Lawmakers scrap effort to make it easier to pass local transportation taxes

 (Los Angeles Times)
(Los Angeles Times)

An effort to boost the chances of local ballot measures raising taxes for transportation needs was quietly killed Thursday in the state Capitol.

The proposal, which would have ultimately required changing the California Constitution through a statewide vote, was in response to the high hurdle set decades ago for local taxes earmarked for specific projects.

Those kinds of taxes in cities and counties require two-thirds of the vote. The constitutional amendment by state Sen. Scott Wiener (D-San Francisco) would have lowered the vote threshold to 55% of ballots cast for any transportation proposal.

Wiener argued the long list of local transportation projects lacking funds won't completely be erased by the $52-billion transportation plan signed into law last month. And he pointed specifically to examples like a transportation tax plan in the Bay Area last year that garnered 62% of the vote — still slightly shy of the two-thirds mandate.

While the effort can be brought back before lawmakers adjourn the current session in the summer of 2018, Thursday's action represented a major setback for transportation groups and labor unions that supported it. The measure was opposed by business and anti-tax advocates.

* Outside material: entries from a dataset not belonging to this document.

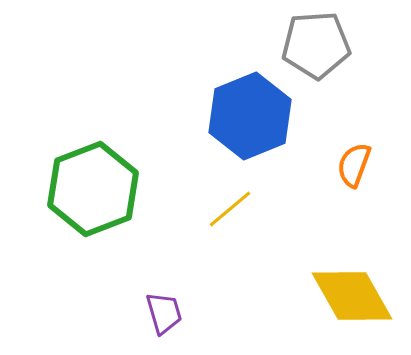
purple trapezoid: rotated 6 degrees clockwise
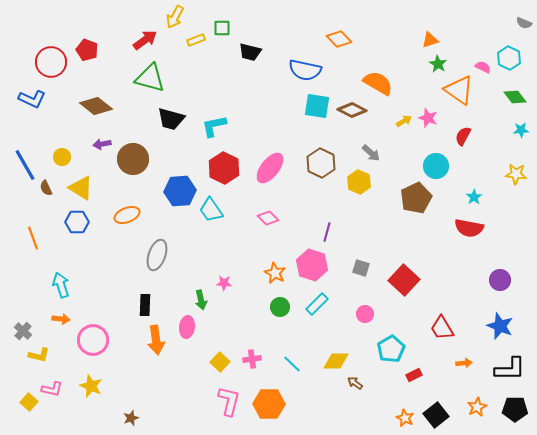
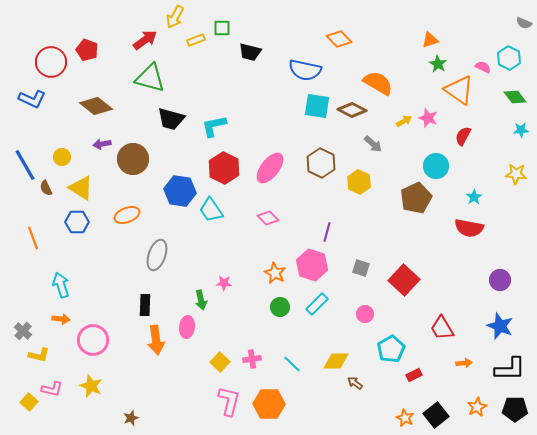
gray arrow at (371, 153): moved 2 px right, 9 px up
blue hexagon at (180, 191): rotated 12 degrees clockwise
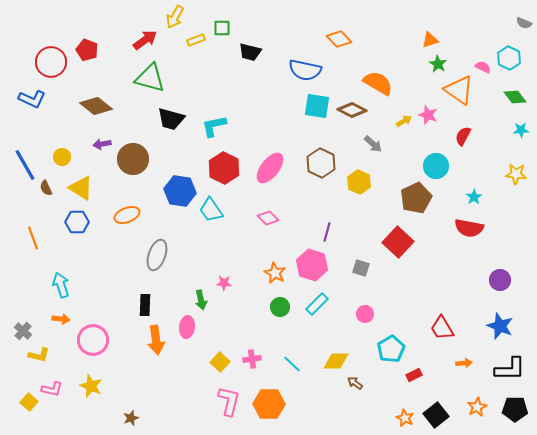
pink star at (428, 118): moved 3 px up
red square at (404, 280): moved 6 px left, 38 px up
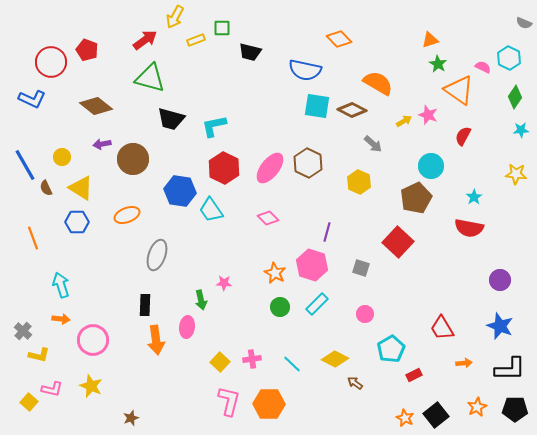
green diamond at (515, 97): rotated 70 degrees clockwise
brown hexagon at (321, 163): moved 13 px left
cyan circle at (436, 166): moved 5 px left
yellow diamond at (336, 361): moved 1 px left, 2 px up; rotated 28 degrees clockwise
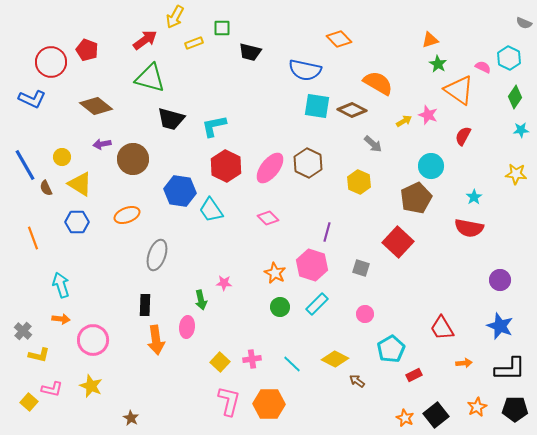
yellow rectangle at (196, 40): moved 2 px left, 3 px down
red hexagon at (224, 168): moved 2 px right, 2 px up
yellow triangle at (81, 188): moved 1 px left, 4 px up
brown arrow at (355, 383): moved 2 px right, 2 px up
brown star at (131, 418): rotated 21 degrees counterclockwise
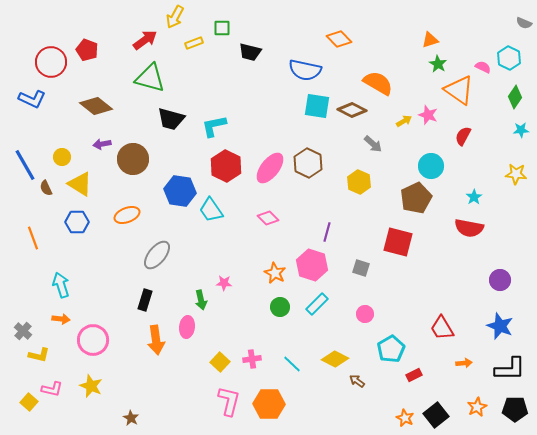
red square at (398, 242): rotated 28 degrees counterclockwise
gray ellipse at (157, 255): rotated 20 degrees clockwise
black rectangle at (145, 305): moved 5 px up; rotated 15 degrees clockwise
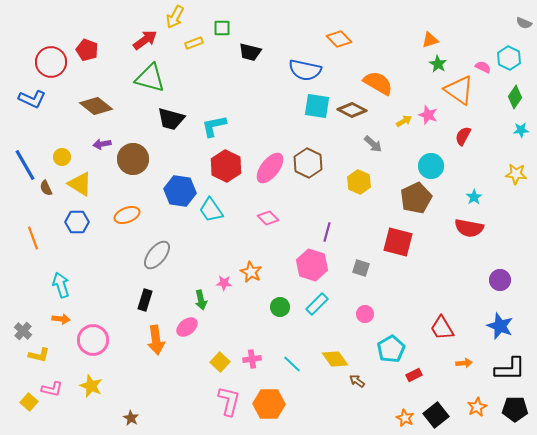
orange star at (275, 273): moved 24 px left, 1 px up
pink ellipse at (187, 327): rotated 45 degrees clockwise
yellow diamond at (335, 359): rotated 28 degrees clockwise
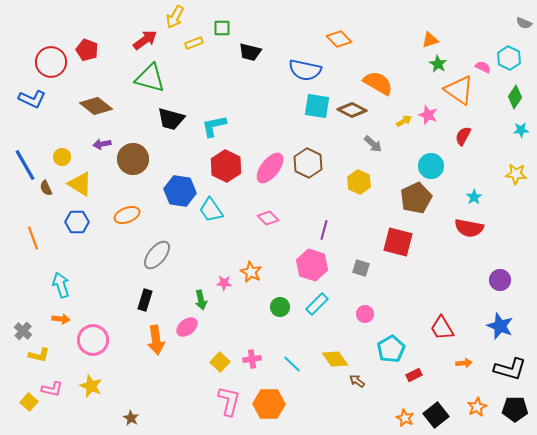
purple line at (327, 232): moved 3 px left, 2 px up
black L-shape at (510, 369): rotated 16 degrees clockwise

Wiener said he intends to re-introduce the measure in the coming weeks. "We must improve and expand transportation throughout our state, which has suffered from decades of underfunding," he said in a written statement.

Update 1:29 p.m. This story was modified with additional information regarding constitutional amendments and the legislative process.

Update 4:10 p.m. This story was updated with comment from Sen. Wiener.